Our culture has declared war on clutter. Clutter, it seems, is now evidence of a character flaw. Trendy are homes with minimalist furnishings and stark, cold surfaces—places I find, well, cold. I stand against the zeitgeist, believing from personal experience that clutter can contribute to the warmth of hearth and home.

As we stumble to the end of another holiday shopping season, I asked experts in the growing field of decluttering: Doesn’t clutter have an upside?

“No! No!” Joseph R. Ferrari shouted into his cellphone one evening in the run-up to Christmas, outside a store in Chicago where his wife was making an exchange. He is a psychology professor at DePaul University, a specialist in chronic procrastination, who co-authored a paper called “Having Less,” which the Journal of Consumer Affairs recently published. “Do you need 15 pairs of blue pants?” he thundered. In clutter, Ferrari sees only downsides. It causes stress, by impinging on living space. It’s expensive—the average American household, he said, contains $7,000 of unused stuff. It can also put stress on relationships if you’re sharing a home with someone who has a different tolerance for mess.



I laughed.

“You laugh!” he exclaimed.

Can’t knock a psychology professor for being perceptive. I confided that after the annual visits to my sister-in-law’s lovely house, with its gleaming tabletops, my wife is prone to suggest that we cancel our newspaper and magazine subscriptions. I have demurred.


“People rarely take ownership for their own foibles,” Ferrari tsk-tsked. He added, “And listen to your wife.”

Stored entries
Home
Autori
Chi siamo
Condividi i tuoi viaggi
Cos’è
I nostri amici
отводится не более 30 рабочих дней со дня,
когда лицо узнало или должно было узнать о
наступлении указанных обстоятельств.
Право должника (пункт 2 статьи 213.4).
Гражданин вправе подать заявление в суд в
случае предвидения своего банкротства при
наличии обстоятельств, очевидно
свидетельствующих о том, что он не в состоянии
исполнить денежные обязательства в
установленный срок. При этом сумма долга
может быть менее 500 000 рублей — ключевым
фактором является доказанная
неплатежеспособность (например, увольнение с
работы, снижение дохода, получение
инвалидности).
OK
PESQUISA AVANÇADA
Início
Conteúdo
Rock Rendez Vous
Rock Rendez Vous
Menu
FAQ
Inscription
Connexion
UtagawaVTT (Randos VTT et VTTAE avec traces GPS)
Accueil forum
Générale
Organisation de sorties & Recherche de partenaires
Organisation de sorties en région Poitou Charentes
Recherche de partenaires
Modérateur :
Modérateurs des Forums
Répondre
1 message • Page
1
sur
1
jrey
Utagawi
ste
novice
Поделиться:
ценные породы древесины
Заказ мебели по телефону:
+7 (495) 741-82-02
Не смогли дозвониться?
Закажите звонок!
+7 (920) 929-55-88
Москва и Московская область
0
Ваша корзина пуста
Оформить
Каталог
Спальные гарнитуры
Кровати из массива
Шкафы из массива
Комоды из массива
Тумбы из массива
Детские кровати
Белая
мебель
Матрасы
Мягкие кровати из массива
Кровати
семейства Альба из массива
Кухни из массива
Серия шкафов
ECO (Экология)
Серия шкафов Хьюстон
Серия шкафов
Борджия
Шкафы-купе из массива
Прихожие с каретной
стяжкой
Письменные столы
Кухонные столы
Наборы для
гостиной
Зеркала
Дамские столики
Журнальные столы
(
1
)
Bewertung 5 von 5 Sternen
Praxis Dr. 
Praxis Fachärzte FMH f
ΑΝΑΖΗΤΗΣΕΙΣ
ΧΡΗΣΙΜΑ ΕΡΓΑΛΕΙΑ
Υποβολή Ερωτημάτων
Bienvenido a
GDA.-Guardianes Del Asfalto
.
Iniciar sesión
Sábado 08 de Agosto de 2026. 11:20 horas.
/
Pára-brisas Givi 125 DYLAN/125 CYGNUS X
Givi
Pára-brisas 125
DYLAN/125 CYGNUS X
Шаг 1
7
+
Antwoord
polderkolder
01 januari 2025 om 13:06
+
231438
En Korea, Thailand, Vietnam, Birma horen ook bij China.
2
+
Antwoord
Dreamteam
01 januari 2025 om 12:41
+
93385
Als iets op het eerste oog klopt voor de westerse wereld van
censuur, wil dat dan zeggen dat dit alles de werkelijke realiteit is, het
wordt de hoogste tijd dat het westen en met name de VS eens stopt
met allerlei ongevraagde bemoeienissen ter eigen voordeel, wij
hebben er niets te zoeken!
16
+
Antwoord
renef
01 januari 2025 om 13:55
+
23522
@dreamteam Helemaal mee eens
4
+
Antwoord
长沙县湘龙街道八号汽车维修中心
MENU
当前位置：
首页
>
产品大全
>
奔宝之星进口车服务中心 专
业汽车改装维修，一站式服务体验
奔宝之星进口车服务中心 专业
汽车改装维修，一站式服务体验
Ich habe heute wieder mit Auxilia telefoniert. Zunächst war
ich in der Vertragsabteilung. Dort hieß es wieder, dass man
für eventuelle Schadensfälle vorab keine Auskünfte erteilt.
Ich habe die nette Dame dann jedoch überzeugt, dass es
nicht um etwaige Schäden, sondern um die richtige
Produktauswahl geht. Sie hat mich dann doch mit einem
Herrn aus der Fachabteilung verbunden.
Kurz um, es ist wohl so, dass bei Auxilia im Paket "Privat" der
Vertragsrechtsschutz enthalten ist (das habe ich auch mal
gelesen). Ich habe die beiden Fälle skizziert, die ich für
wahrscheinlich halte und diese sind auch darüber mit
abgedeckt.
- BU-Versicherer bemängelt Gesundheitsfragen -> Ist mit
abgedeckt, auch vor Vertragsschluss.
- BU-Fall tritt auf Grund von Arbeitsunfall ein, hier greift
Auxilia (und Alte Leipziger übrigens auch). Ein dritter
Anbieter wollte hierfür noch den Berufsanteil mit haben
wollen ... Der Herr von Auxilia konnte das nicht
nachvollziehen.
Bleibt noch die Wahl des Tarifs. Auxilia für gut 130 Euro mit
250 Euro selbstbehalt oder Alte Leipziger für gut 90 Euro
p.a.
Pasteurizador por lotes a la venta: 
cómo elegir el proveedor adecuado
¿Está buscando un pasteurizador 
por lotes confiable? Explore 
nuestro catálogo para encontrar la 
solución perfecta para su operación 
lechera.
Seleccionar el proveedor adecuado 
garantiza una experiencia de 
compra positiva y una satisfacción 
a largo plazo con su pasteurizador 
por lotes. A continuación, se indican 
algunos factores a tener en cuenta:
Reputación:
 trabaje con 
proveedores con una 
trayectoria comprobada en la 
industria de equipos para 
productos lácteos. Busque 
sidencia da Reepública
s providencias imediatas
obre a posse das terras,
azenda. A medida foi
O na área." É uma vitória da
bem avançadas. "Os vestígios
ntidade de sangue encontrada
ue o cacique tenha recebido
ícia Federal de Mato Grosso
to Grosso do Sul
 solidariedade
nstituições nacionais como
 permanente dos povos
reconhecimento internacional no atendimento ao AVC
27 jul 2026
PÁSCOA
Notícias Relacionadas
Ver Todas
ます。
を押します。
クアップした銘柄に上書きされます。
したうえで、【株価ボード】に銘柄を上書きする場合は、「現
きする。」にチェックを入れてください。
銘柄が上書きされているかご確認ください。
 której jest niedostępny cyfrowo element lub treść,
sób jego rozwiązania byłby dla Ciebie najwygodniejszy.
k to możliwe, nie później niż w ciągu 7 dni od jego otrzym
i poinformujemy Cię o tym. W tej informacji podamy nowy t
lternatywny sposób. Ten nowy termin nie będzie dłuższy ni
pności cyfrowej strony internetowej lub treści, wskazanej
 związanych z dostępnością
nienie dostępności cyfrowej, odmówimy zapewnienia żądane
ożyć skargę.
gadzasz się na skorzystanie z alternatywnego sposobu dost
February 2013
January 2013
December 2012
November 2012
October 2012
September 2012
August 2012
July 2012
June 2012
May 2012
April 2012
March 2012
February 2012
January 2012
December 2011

* _Actions to take_
1) Please render this sentence from the essay on clutter in Spanish: "Our culture has declared war on clutter."
2) Go on with the essay on clutter, starting right after its final line.
The data above is separate from the essay on clutter.

* _Task-by-task results_
1) Nuestra cultura le ha declarado la guerra al desorden.

2)
I recognize that I’m in the minority here. The claims made for decluttering are lavish indeed. “When you’ve finished putting your house in order, your life will change dramatically … You’ll feel your whole world brighten.” This was Marie Kondo’s promise in The Life-Changing Magic of Tidying Up, the 2010 book that launched her career—more than 8 million copies sold!—as the decluttering movement’s secular saint. Go through your house, she famously counseled, and keep things only if they “spark joy.” As if anyone should aspire to emulate somebody who recollects in her book: “At school, while other kids were playing dodgeball or skipping, I’d slip away to rearrange the bookshelves in our classroom.”

Several more books and two Netflix series later, Kondo has succeeded in commercializing a movement whose underlying philosophy is anti-commercialism. Take a look at her website. “This holiday season,” it suggests, “gift everyone on your list sustainable, multi-functional storage that sparks joy no matter where or how they use it.” Buy the “Joy Is Sustainable Gift Set” for $79.99 or four interest-free payments of $19.99. Or cedar mothballs (15 for $8) or a “Small & Joyful Flower Vase” ($32) or a Stonewashed Linen Pajama Pant Set in Smoke Pink ($199) or a Copper Birdhouse ($220)—472 separate items in all.


Read: Marie Kondo goes full Goop

Kondo launched not only an entrepreneurial empire but also an ecosystem. Decluttering has become a robust business, estimated to be worth about $20 billion a year. (That’s a third of the size of the global market for bourbon.) A Google search for decluttering services near me gets three hits, including Compassionate Decluttering and Mindful Decluttering & Organizing. The Institute for Challenging Disorganization—I kid you not—is a nonprofit group for professional home organizers based in Larchmont, New York, that, according to its website, has a staff of 11. It publishes a Clutter Quality of Life Scale as well as a Clutter-Hoarding Scale, which distinguishes between mere clutter and true hoarding, a condition now classified as a psychiatric disorder.

Ferrari, the psychology professor, sums up a big difference: Hoarding is vertical, involving numerous piles of similar things, while clutter is horizontal, describing my desktop. The conflating of the two in the popular mind has not only made decluttering more popular but also given clutter what Caroline Rogers calls “a really sad press—absolutely undeserved.” As a professional home organizer in England, she often meets new clients who describe themselves as hoarders—but aren’t—and are ashamed to let their neighbors know what she’s up to.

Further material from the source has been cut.